Software Blog

Distance-based conflict analysis

2025-02-10 11:14 by Simon Sigl

What to Do When an AI Doesn't Learn Satisfactorily?

Why do some AI models fail in critical situations despite following best practices? And what can be done when no model provides satisfactory results?

Let's assume we want to solve a regression or classification problem using machine learning. We have followed best practices: we understand the problem well, have sufficient and clean data, relevant input features, carefully created labels, an appropriate architecture, and suitable training methods and parameters. The overall performance is good, but there are specific cases where none of the trained models correctly predict the target parameter.

In the following example, machine learning models estimate the criticality of a driving scenario. None of the color-coded model outputs match the labeled target (black); in the time range between 0.4 and 1.4 seconds, all models significantly overestimate the criticality.

At this point, machine learning expertise alone is no longer enough—we need to dive deeper into engineering. But before that, let's take a step back.

What Is This About?

From an (embedded cyber-physical) system, we expect deterministic behavior: the same inputs (x) should lead to the same outputs (y). Mathematically, a deterministic system can be modeled as a function: f(x) = y.

In many cases, we even expect strong causality: small changes in the initial state should result in only small changes in the outcome, meaning x₁ ≈ x₂ ⇒ f(x₁) ≈ f(x₂). Within the measurement accuracy and reproducibility of experiments, consistent system behavior is generally required. While we expect deterministic behavior in cyber-physical systems, the real challenge often lies in inconsistent labeling and conflicting requirements.
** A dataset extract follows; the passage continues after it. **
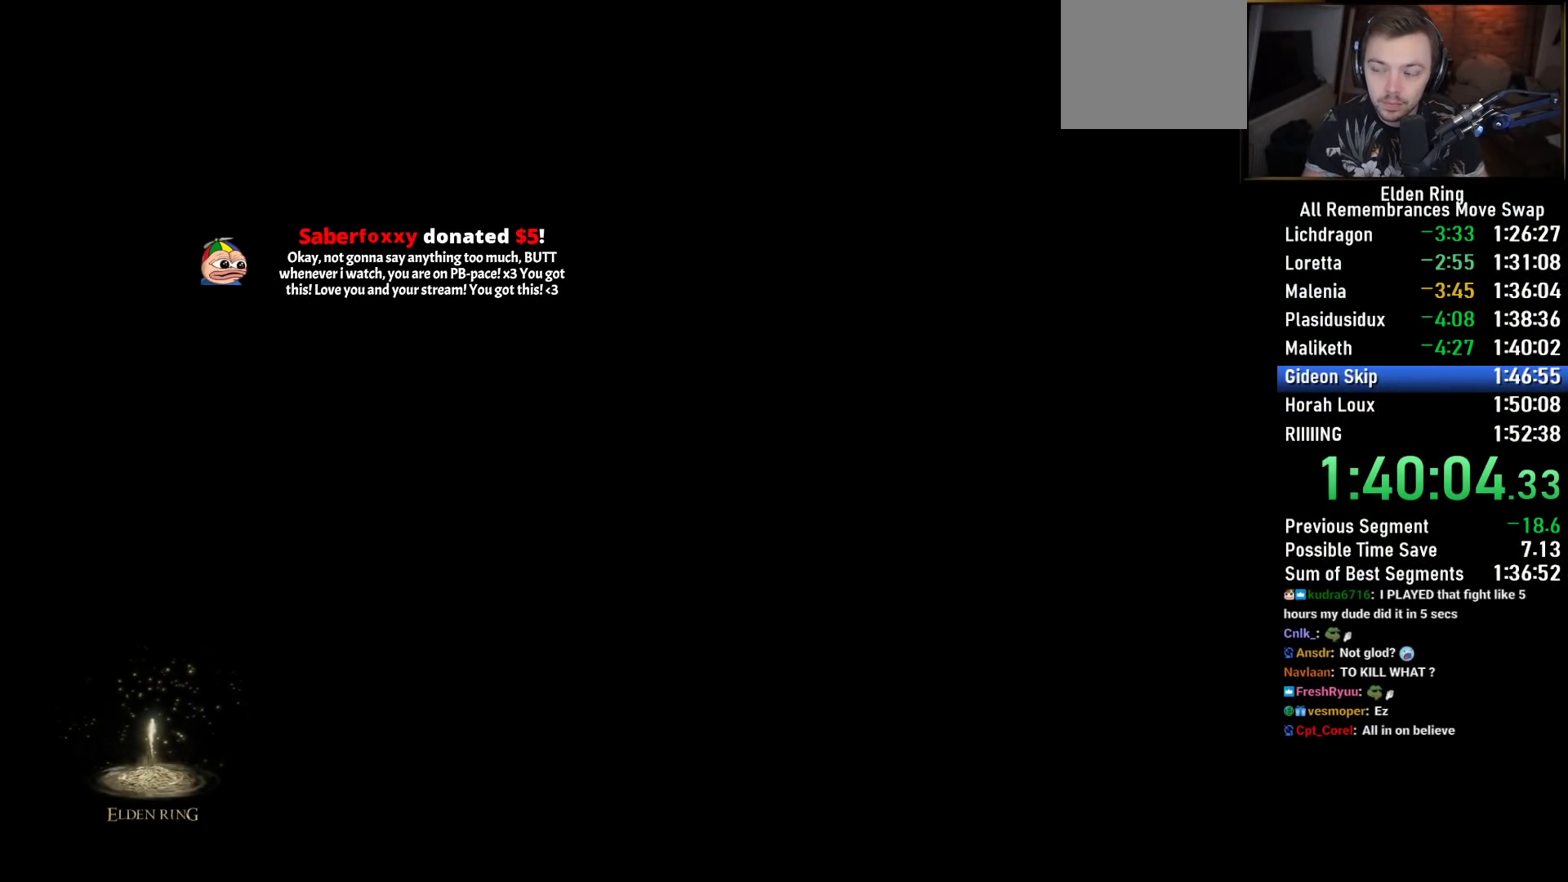
{"buttons": [], "left_stick": "up", "right_stick": "center", "events": []}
Distance-based conflict analysis helps to uncover these contradictions. In the training dataset, pairs of samples are identified that have different labels—meaning different model outputs are expected—yet have very small distances between their input vectors.

Such samples represent a requirement conflict: when sensor data is nearly indistinguishable, different outputs are still expected. No algorithm can fulfill this requirement, whether it is based on analytical equations or machine learning.

For example, in autonomous driving, rain can cause similar sensor readings for different road conditions. If one scenario is labeled as ‘safe’ and another as ‘critical,’ this creates a requirement conflict that needs resolution.

Managing Requirement Conflicts

Requirement conflicts are unsolvable within the function f itself. To resolve a conflict, a system developer has exactly three possible options:

Modify or extend inputs (x): Improve parameterization or incorporate additional sensors or information so that input vectors x₁ and x₂ become distinguishable.
Adjust the required output (y): Accept "incorrect" system behavior in one of the samples and redefine the corresponding labels to ensure consistency.
Reduce the validity range: Exclude x₁, x₂, or both from the system’s Operational Design Domain (ODD). For example, the system could be disabled in rainy conditions or at low speeds.

Once a conflict is successfully resolved, it is advisable to continue iterating until no further requirement conflicts can be detected. The result of this process is a dataset that provides an example-based and contradiction-free representation of the system’s functional requirements.

Of course, each of these three options has implications—such as manufacturing costs, potential incorrect system behavior, or operational usefulness. Therefore, these decisions must be made consciously and based on evidence.

Both conflict analysis and impact assessment are integral to active requirement conflict management, which is available within ANDATA’s Scenario Management as a Service (SMaaS)

Tool Support

Conflict analysis has been a long-standing feature of ANDATA software, but it has now been completely redesigned. Users can now configure conflict analysis more intuitively, run calculations significantly faster, and gain deeper insights through improved visualizations

The updated distance-based conflict analysis will be included in the next spring release of the ANDATA tools, available in STIPULATOR and BRAINER.